Putin puts Russia's nuclear forces on alert, cites sanctions

The order means Mr Putin has ordered Russia’s nuclear weapons prepared for increased readiness to launch, raising the threat that the tensions could boil over into nuclear warfare

February 27, 2022 07:41 pm | Updated 07:41 pm IST - KYIV

Russian President Vladimir Putin speaks about putting nuclear deterrence forces on high alert, in this still image obtained from a video, in Moscow, Russia, February 27, 2022.

Russian President Vladimir Putin speaks about putting nuclear deterrence forces on high alert, in this still image obtained from a video, in Moscow, Russia, February 27, 2022. | Photo Credit: Reuters

In a dramatic escalation of East-West tensions over Russia’s invasion of Ukraine, President Vladimir Putin ordered Russian nuclear forces to be on high alert Sunday in response to what he called “aggressive statements” by leading NATO powers.

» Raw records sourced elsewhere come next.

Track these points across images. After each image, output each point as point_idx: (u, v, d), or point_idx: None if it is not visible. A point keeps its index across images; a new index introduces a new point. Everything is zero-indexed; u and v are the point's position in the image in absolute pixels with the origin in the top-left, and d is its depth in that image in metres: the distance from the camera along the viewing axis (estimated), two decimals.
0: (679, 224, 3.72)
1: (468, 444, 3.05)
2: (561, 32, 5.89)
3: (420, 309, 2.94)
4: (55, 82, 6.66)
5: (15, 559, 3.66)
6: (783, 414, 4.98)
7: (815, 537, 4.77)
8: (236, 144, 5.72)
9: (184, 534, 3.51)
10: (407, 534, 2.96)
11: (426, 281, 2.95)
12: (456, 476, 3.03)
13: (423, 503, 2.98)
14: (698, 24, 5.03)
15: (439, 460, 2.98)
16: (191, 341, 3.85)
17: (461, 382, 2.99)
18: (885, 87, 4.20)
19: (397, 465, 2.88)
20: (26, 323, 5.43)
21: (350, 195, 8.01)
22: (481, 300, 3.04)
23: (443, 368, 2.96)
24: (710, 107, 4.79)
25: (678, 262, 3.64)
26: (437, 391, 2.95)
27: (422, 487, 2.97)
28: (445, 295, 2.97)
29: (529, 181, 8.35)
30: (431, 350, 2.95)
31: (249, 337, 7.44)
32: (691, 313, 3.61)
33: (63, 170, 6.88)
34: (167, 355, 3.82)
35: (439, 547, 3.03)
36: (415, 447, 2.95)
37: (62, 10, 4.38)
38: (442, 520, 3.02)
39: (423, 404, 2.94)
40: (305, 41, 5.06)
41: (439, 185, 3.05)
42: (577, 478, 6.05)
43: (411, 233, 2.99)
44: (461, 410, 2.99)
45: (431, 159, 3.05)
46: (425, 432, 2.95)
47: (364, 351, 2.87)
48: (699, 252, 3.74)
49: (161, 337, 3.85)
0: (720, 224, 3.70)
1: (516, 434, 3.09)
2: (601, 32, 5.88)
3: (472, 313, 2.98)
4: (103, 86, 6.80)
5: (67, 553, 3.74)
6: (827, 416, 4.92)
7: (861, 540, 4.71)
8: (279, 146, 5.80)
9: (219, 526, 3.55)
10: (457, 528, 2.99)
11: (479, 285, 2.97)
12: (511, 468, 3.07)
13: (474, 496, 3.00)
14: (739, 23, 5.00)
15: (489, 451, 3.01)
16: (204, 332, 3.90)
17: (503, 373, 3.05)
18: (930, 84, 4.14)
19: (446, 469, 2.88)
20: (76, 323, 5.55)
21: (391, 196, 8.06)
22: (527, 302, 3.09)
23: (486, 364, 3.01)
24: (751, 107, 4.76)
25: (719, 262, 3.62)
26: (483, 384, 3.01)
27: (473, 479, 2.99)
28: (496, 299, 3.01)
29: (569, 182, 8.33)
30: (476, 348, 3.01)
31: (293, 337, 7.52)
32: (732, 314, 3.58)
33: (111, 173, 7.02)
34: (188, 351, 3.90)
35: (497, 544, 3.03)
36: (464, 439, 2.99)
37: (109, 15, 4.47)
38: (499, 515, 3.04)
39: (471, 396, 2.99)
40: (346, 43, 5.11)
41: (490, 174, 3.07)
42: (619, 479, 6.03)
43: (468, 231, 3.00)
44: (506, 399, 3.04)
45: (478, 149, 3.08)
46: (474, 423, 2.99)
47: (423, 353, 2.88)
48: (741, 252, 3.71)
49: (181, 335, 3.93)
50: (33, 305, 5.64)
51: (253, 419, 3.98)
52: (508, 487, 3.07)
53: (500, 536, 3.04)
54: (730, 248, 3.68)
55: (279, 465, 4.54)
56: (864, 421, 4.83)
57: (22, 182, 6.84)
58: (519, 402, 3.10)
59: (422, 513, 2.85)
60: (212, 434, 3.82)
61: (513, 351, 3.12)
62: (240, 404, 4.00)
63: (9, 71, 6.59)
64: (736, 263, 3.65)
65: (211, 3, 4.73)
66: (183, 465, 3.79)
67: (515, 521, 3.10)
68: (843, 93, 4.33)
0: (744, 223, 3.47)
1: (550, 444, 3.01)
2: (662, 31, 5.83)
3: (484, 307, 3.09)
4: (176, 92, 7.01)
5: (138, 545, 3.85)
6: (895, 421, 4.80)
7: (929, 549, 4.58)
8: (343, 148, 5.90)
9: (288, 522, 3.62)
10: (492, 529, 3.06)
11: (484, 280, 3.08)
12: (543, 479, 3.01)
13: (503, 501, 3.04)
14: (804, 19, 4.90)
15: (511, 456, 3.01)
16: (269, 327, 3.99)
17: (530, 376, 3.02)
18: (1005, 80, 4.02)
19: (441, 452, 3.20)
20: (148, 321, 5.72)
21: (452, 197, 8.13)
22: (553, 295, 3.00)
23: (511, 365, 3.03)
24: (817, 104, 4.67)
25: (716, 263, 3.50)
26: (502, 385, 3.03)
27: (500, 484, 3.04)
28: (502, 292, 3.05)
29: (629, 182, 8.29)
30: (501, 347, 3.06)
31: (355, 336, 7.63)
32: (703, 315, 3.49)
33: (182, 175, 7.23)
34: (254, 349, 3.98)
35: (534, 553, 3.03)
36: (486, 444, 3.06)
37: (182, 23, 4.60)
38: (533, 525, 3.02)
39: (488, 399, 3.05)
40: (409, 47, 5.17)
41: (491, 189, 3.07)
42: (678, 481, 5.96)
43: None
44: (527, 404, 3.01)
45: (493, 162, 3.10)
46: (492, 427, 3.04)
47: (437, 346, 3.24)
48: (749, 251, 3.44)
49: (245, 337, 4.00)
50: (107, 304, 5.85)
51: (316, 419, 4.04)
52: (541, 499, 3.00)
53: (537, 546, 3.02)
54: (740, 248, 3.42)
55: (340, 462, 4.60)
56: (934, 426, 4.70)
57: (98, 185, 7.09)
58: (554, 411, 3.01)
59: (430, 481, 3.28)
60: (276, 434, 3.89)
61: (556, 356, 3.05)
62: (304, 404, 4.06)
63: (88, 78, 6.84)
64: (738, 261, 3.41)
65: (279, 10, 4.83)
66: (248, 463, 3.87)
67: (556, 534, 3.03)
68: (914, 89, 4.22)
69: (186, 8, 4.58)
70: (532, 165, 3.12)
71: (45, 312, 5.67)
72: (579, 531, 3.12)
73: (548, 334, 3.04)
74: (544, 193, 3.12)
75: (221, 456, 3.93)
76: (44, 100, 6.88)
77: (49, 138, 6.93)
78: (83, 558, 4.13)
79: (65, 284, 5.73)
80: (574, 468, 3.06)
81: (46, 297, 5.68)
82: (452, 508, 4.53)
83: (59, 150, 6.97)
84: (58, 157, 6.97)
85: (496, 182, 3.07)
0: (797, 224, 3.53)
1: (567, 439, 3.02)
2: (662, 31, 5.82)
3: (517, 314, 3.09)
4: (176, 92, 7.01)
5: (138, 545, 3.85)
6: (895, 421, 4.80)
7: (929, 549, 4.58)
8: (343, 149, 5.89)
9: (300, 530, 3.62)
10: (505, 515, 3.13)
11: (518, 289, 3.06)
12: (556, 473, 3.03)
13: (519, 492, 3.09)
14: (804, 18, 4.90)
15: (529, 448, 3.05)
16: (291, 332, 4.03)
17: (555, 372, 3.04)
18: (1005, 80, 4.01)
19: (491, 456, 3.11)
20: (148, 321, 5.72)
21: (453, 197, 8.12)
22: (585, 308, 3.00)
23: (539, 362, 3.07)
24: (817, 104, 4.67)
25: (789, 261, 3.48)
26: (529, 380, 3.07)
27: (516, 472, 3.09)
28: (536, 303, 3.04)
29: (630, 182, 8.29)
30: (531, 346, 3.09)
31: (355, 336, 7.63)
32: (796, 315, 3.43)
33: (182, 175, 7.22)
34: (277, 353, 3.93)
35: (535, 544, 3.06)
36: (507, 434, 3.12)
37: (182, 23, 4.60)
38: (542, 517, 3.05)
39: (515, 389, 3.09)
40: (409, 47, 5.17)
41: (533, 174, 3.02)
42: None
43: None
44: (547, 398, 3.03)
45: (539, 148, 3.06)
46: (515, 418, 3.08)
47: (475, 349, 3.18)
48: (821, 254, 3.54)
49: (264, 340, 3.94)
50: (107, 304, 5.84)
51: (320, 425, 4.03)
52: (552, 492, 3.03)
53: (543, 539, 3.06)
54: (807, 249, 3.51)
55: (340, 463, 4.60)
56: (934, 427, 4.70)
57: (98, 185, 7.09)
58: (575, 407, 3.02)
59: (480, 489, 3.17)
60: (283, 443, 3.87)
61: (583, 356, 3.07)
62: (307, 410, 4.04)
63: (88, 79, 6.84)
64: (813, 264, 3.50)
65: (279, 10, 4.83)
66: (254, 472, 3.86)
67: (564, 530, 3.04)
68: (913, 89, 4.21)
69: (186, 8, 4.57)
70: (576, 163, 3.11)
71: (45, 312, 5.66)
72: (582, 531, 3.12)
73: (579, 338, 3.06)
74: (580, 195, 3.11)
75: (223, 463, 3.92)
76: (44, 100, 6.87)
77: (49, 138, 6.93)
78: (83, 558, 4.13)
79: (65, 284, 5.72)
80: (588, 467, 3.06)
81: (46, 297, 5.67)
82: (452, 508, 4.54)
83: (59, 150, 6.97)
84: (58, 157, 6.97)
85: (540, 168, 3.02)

The order means Mr Putin has ordered Russia’s nuclear weapons prepared for increased readiness to launch, raising the threat that the tensions could boil over into nuclear warfare. In giving it, the Russian leader also cited hard-hitting financial sanctions imposed by the West against Russia, including Putin himself.

Speaking at a meeting with his top officials, Mr Putin directed the Russian defense minister and the chief of the military’s General Staff to put the nuclear deterrent forces in a “special regime of combat duty.”

“Western countries aren’t only taking unfriendly actions against our country in the economic sphere, but top officials from leading NATO members made aggressive statements regarding our country,” Mr Putin said in televised comments.

Russia-Ukraine crisis updates | Feb. 27, 2022

The Russian leader this week threatened to retaliate harshly against any nations that intervened directly in the conflict in Ukraine, and he specifically raised the specter of his country’s status as a nuclear power.

The U.S. ambassador to the United Nations responded to the news from Moscow while appearing on a Sunday news program.

“President Putin is continuing to escalate this war in a manner that is totally unacceptable,” Ambassador Linda Thomas-Greenfield said. “And we have to continue to condemn his actions in the most strong, strongest possible way.”

The alarming step came as street fighting broke out in Ukraine’s second-largest city and Russian troops squeezed strategic ports in the country's south, advances that appeared to mark a new phase of Russia's invasion following a wave of attacks on airfields and fuel facilities elsewhere in the country.

The capital, Kyiv, was eerily quiet after huge explosions lit up the morning sky and authorities reported blasts at one of the airports. Only an occasional car appeared on a deserted main boulevard as a strict 39-hour curfew kept people off the streets. Terrified residents instead hunkered down in homes, underground garages and subway stations in anticipation of a full-scale Russian assault.

“The past night was tough – more shelling, more bombing of residential areas and civilian infrastructure," Ukrainian President Volodymyr Zelensky said. "There is not a single facility in the country that the occupiers wouldn’t consider as admissible targets.”

Following its gains to the east in the city of Kharkiv and multiple ports, Russia sent a delegation to Belarus for peace talks with Ukraine, according to the Kremlin. Mr Zelensky suggested other locations, saying his country was unwilling to meet in Belarus because it served as a staging ground for the invasion.

Until Sunday, Russia's troops had remained on the outskirts of Kharkiv, a city of 1.4 million about 20 kilometers (12.4 miles) south of the border with Russia, while other forces rolled past to press the offensive deeper into Ukraine.

Videos posted on Ukrainian media and social networks showed Russian vehicles moving across Kharkiv and Russian troops roaming the city in small groups. One showed Ukrainian troops firing at the Russians and damaged Russian light utility vehicles abandoned nearby.

The images underscored the determined resistance Russian troops face while attempting to enter Ukraine's bigger cities. Ukrainians have volunteered en masse to help defend the capital, Kyiv, and other cities, taking guns distributed by authorities and preparing firebombs to fight Russian forces.

Ukraine's government also is releasing prisoners with military experience who want to fight for the country, a prosecutor's office official, Andriy Sinyuk, told the Hromadske TV channel Sunday. He did not specify whether the move applied to prisoners convicted of all levels of crimes.